I’m very pleased with DreamHost – all of the issues I had with Lunarpages seem to have been resolved.
I do want to mention that Lunarpages was very cooperative during the migration; Network Solutions resisted one domain move a bit, but Lunarpages never kicked. They also provided the ability to download an archive of my entire Lunarpages site collection – a good example of data freedom.

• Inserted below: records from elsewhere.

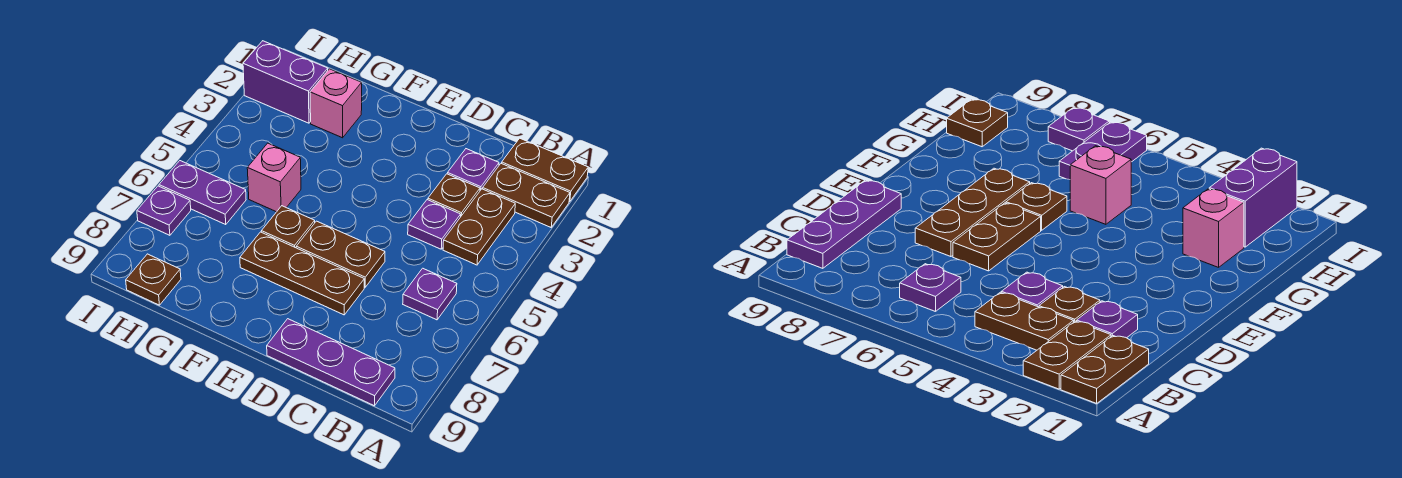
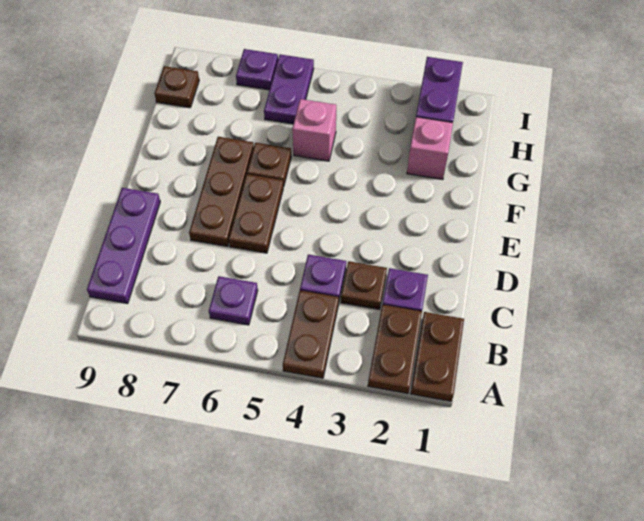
brown 1x2 plate [443,189,515,265] -> brown 1x2 plate turned to [283,290,339,378]

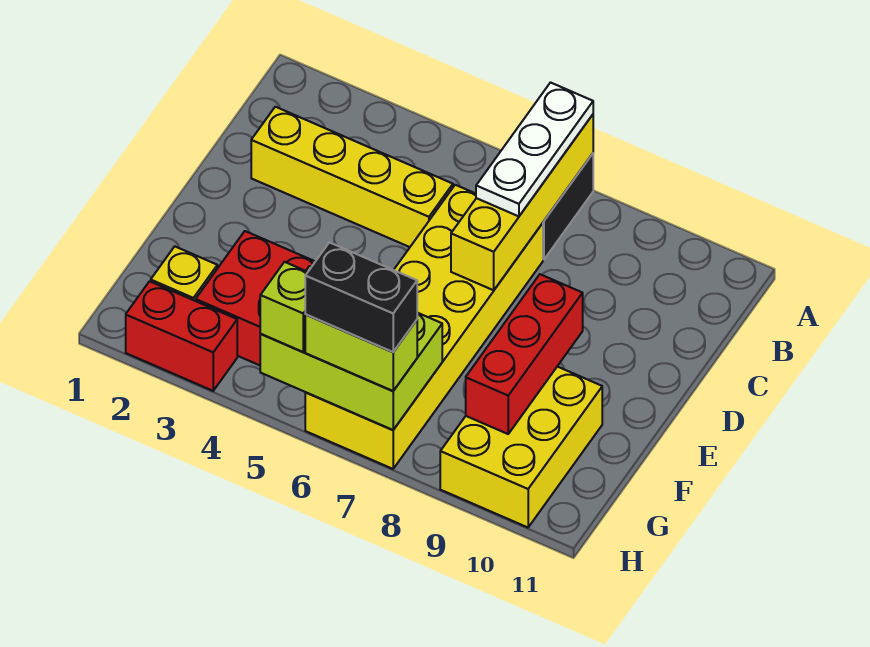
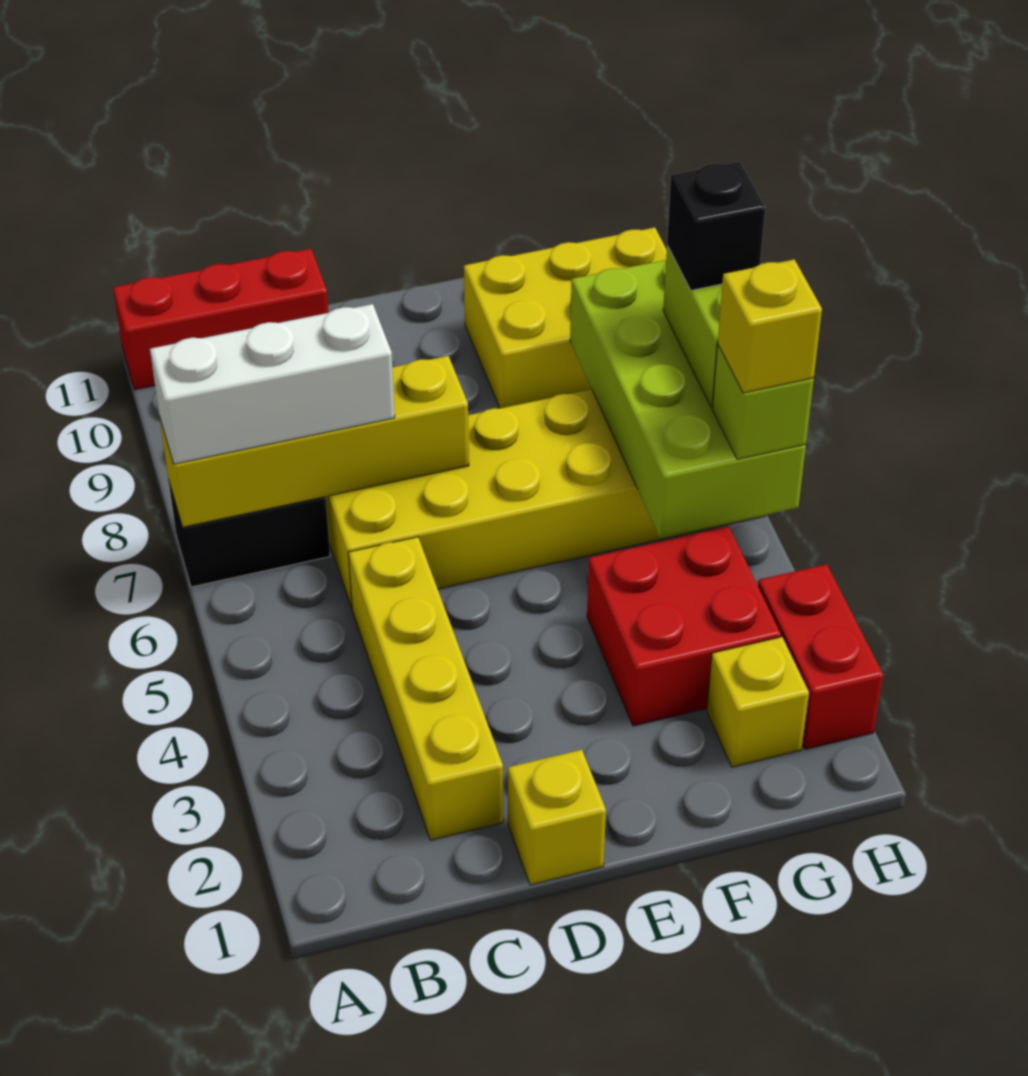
white 1x3 plate [476,83,593,216] -> white 1x3 brick [150,304,395,464]
none -> yellow 1x1 brick [508,750,606,885]
red 1x3 brick [466,274,583,434] -> red 1x3 brick moved to [113,249,328,390]
lime 2x3 brick [260,266,442,430] -> lime 2x4 brick [570,260,806,538]
none -> yellow 1x1 brick [718,260,822,393]
black 1x2 brick [305,242,417,352] -> black 1x1 brick [667,162,765,290]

Lunarpages is not, by any measure, the worst company I’ve worked with. For several years they provided reasonable service at a good price. My read is that Lunarpages failed to invest in their core business and people, and focused too much on short term returns and cash flow versus long-term health. In the end they weren’t providing enough DNS control to customers, they didn’t stay on top of Google Apps integration, they didn’t provide WebDav services, they weren’t quite honest enough with customers (ex. automatically upgrading customer plans to reflect decreasing costs would have been wise) and they got trapped in a spiral of decreasing quality and increasing support burdens. They’re in a tough spot now, where they need to focus aggressively on customer retention and quality improvement, while taking a large cash flow hit.
Now for my next set of projects: upgrading our main workstation from 10.4 to 10.5, implementing iPhone 2.1, then returning to the synchronization and calendaring wars. (Hint: Our family google calendar is really working – with help from spanning sync).